Join others in Florida exploring innovative treatment options through clinical research

Colitis, Ulcerative Treatment Options in Miami, Florida

If you're searching for Colitis, Ulcerative treatment in Miami, participating in a clinical research study may provide access to innovative approaches under expert medical supervision. This study is actively recruiting participants in Miami, Orlando, Palmetto Bay and surrounding areas.
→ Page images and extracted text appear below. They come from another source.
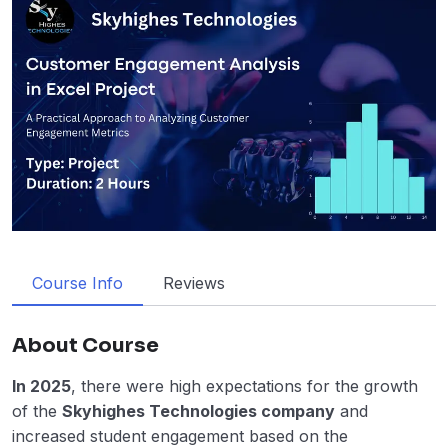
Course Info
Reviews
About Course
In 2025
, there were high expectations for the growth
of the
Skyhighes Technologies company
and
increased student engagement based on the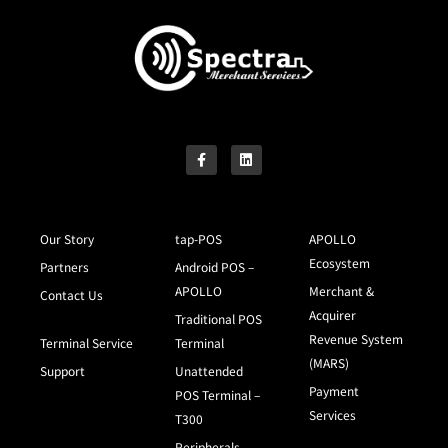
Our Story
tap-POS
APOLLO
Ecosystem
Partners
Android POS –
APOLLO
Merchant &
Contact Us
Acquirer
Traditional POS
Revenue System
Terminal Service
Terminal
(MARS)
Support
Unattended
Payment
POS Terminal –
Services
T300
Peripherals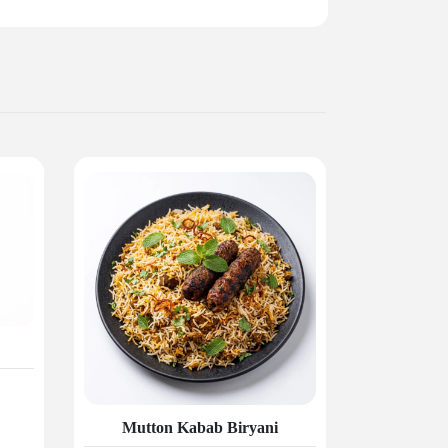
Mutton Kabab Biryani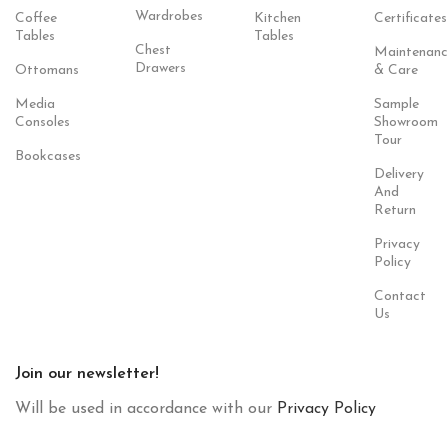
Wardrobes
Coffee
Kitchen
Certificates
Tables
Tables
Chest
Maintenanc
Drawers
Ottomans
& Care
Media
Sample
Consoles
Showroom
Tour
Bookcases
Delivery
And
Return
Privacy
Policy
Contact
Us
Join our newsletter!
Will be used in accordance with our
Privacy Policy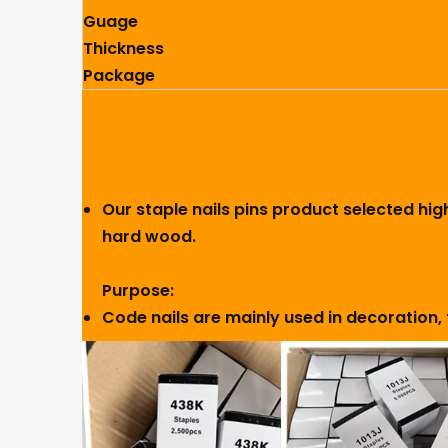
Guage
Thickness
Package
Our staple nails pins product selected hig
hard wood.
Purpose:
Code nails are mainly used in decoration, 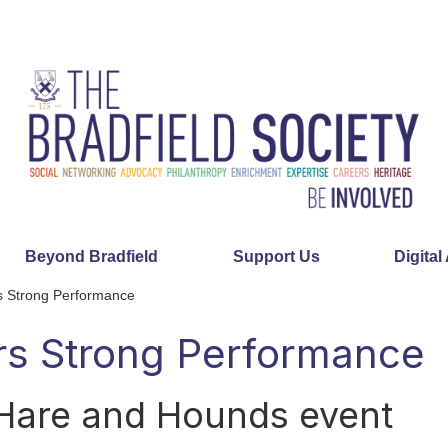
Beyond Bradfield
Support Us
Digital
 Strong Performance
s Strong Performance
 Hare and Hounds event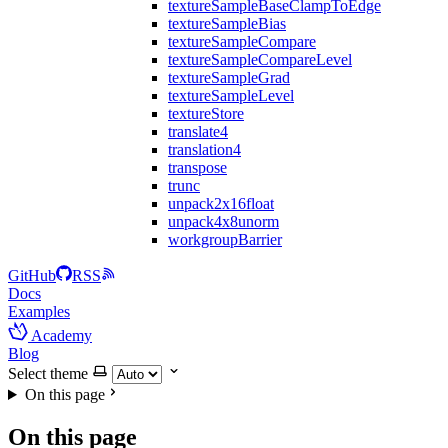
textureSampleBaseClampToEdge
textureSampleBias
textureSampleCompare
textureSampleCompareLevel
textureSampleGrad
textureSampleLevel
textureStore
translate4
translation4
transpose
trunc
unpack2x16float
unpack4x8unorm
workgroupBarrier
GitHub
RSS
Docs
Examples
Academy
Blog
Select theme
On this page
On this page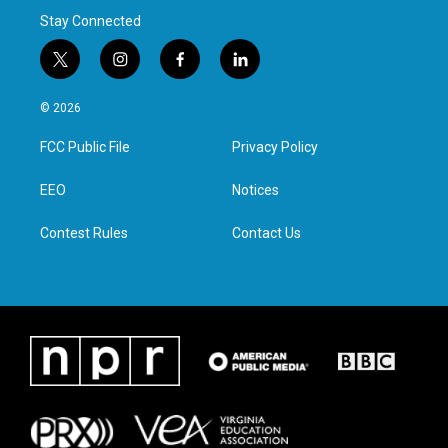
Stay Connected
t
i
f
l
w
n
a
i
i
s
c
n
© 2026
t
t
e
k
t
a
b
e
FCC Public File
Privacy Policy
e
g
o
d
r
r
o
i
a
k
n
EEO
Notices
m
Contest Rules
Contact Us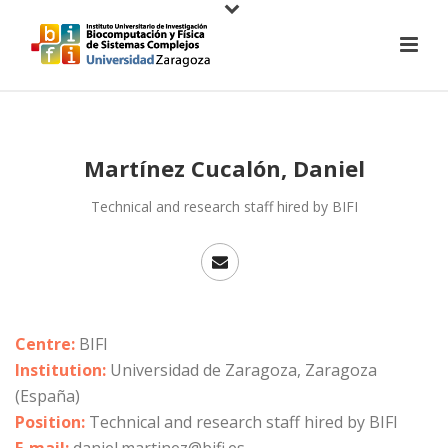
Martínez Cucalón, Daniel
Technical and research staff hired by BIFI
Centre:
BIFI
Institution:
Universidad de Zaragoza, Zaragoza
(España)
Position:
Technical and research staff hired by BIFI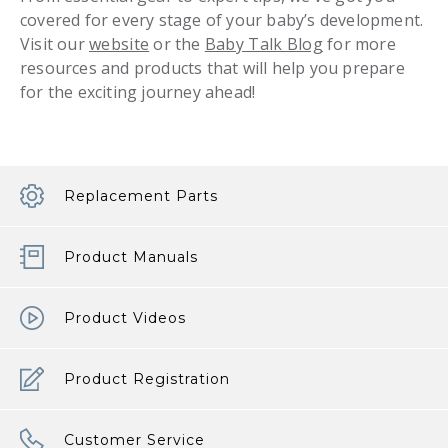
covered for every stage of your baby’s development.
Visit our
website
or the
Baby Talk Blog
for more
resources and products that will help you prepare
for the exciting journey ahead!
Replacement Parts
Product Manuals
Product Videos
Product Registration
Customer Service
Clinical trials offer participants the opportunity to receive cutting-edge treatments while contributing to medical research that may help future patients with Colitis, Ulcerative. All study-related care is provided at no cost to participants.

Local Sites
3 locations in Florida
Now Enrolling
Up to 204 participants
Quick Start
Screening available now

Why Consider a Clinical Trial for Colitis, Ulcerative?

Potential Benefits

  • Access to new treatment approaches before public availability
  • Close monitoring by experienced medical professionals
  • Study-related care provided at no cost
  • Contribute to medical research for Colitis, Ulcerative

What to Expect

  • Initial screening to determine eligibility
  • Regular check-ups and monitoring visits
  • Possible compensation for time and travel
  • You can withdraw at any time

Frequently Asked Questions About This Colitis, Ulcerative Study

Important Clinical Trial Information

This information is provided for educational purposes and does not constitute medical advice. Clinical trial participation involves potential risks and benefits. Eligibility requirements apply and will be assessed during the screening process.

Study identifier: NCT07296315. For complete study details, visit ClinicalTrials.gov. Always consult with your healthcare provider before making decisions about your medical care or participating in clinical research.